What to do: Leave out the pictures and retype, exactly, the lines below from the line with "Figure 13. (a)" up to and including the line with "Figure 4. FSF", nothing more.

Provided data:
▼
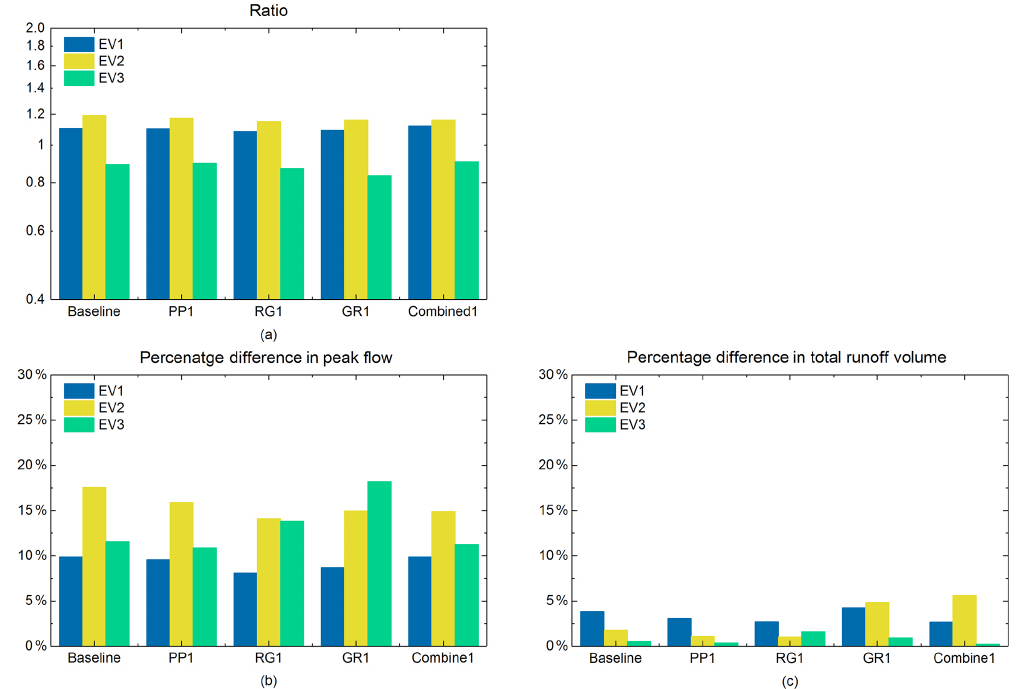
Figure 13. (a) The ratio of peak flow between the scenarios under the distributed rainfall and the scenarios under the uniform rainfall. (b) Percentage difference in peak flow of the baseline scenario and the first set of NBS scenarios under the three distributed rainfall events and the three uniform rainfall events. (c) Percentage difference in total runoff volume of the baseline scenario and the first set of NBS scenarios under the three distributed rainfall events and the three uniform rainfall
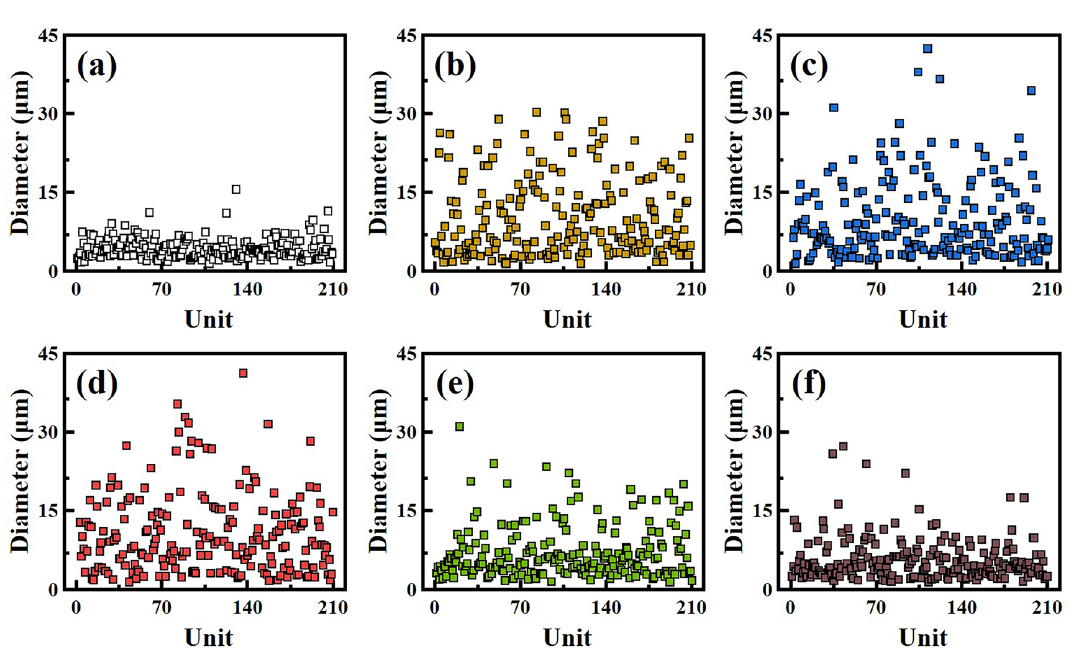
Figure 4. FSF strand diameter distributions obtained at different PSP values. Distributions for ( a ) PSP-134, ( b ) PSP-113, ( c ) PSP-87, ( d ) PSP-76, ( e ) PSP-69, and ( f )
▲
▼
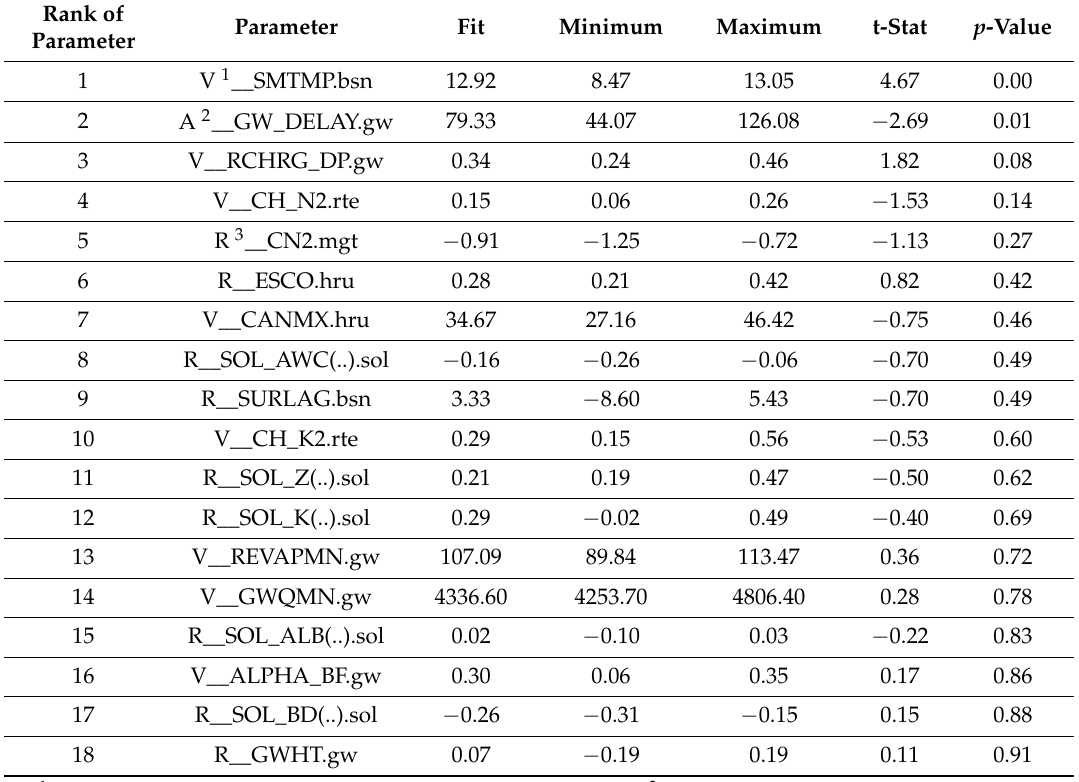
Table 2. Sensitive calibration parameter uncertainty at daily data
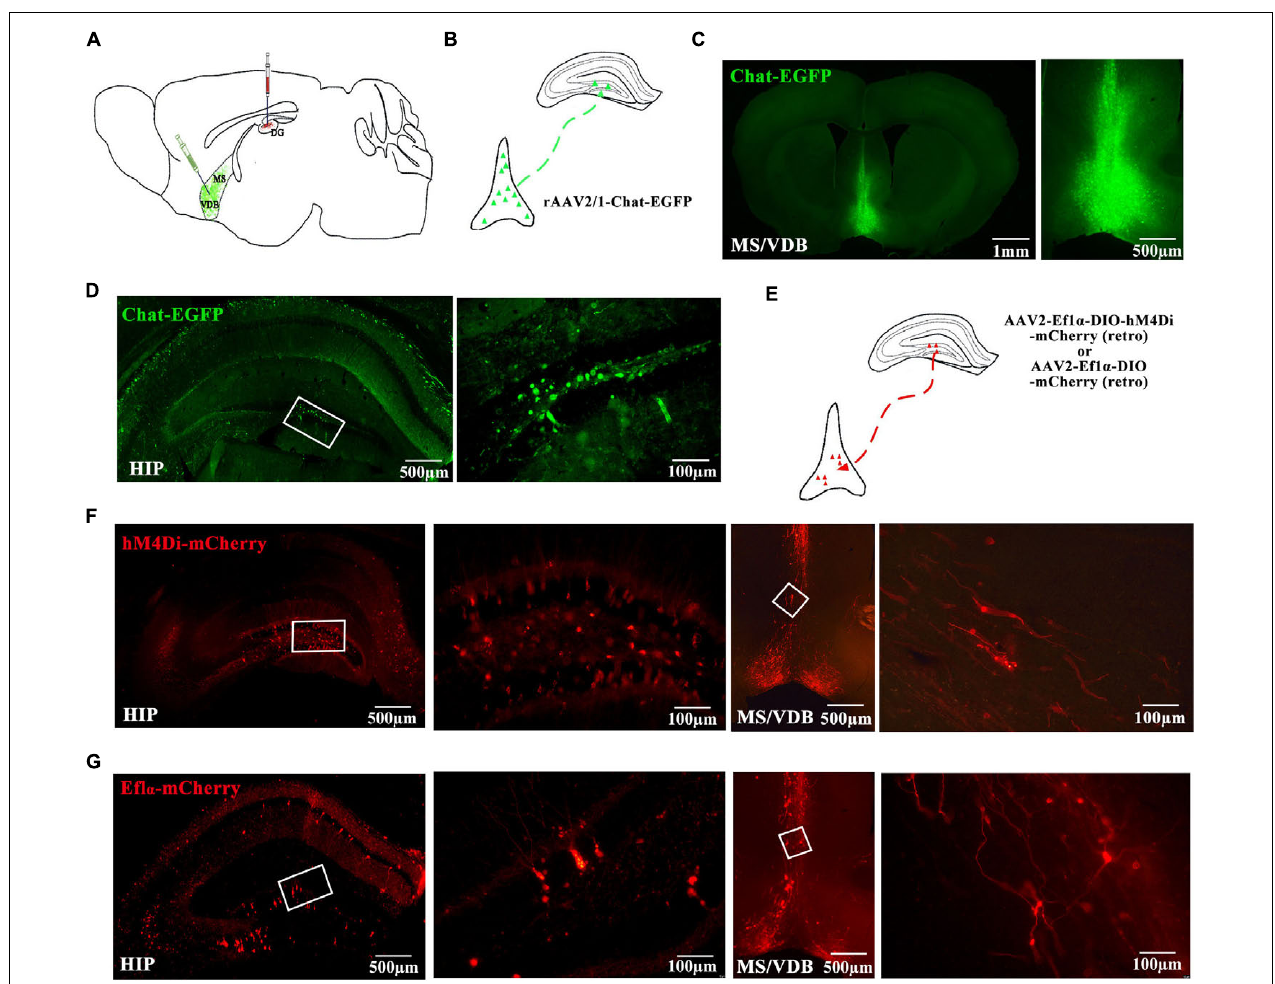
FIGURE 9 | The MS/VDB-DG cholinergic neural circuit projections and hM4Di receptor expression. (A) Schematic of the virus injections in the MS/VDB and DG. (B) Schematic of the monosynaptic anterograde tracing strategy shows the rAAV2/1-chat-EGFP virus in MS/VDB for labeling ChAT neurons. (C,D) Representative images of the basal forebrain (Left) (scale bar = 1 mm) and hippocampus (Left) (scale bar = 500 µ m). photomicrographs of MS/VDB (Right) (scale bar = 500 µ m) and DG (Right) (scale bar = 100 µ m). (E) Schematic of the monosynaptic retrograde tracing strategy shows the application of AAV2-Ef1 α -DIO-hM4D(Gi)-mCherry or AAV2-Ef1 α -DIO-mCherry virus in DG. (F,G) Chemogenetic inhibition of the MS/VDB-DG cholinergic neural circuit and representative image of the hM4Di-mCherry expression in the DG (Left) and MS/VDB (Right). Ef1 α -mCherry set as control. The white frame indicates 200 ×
▲
Exercise answer:
Figure 13. (a) The ratio of peak flow between the scenarios under the distributed rainfall and the scenarios under the uniform rainfall. (b) Percentage difference in peak flow of the baseline scenario and the first set of NBS scenarios under the three distributed rainfall events and the three uniform rainfall events. (c) Percentage difference in total runoff volume of the baseline scenario and the first set of NBS scenarios under the three distributed rainfall events and the three uniform rainfall
Figure 4. FSF strand diameter distributions obtained at different PSP values. Distributions for ( a ) PSP-134, ( b ) PSP-113, ( c ) PSP-87, ( d ) PSP-76, ( e ) PSP-69, and ( f )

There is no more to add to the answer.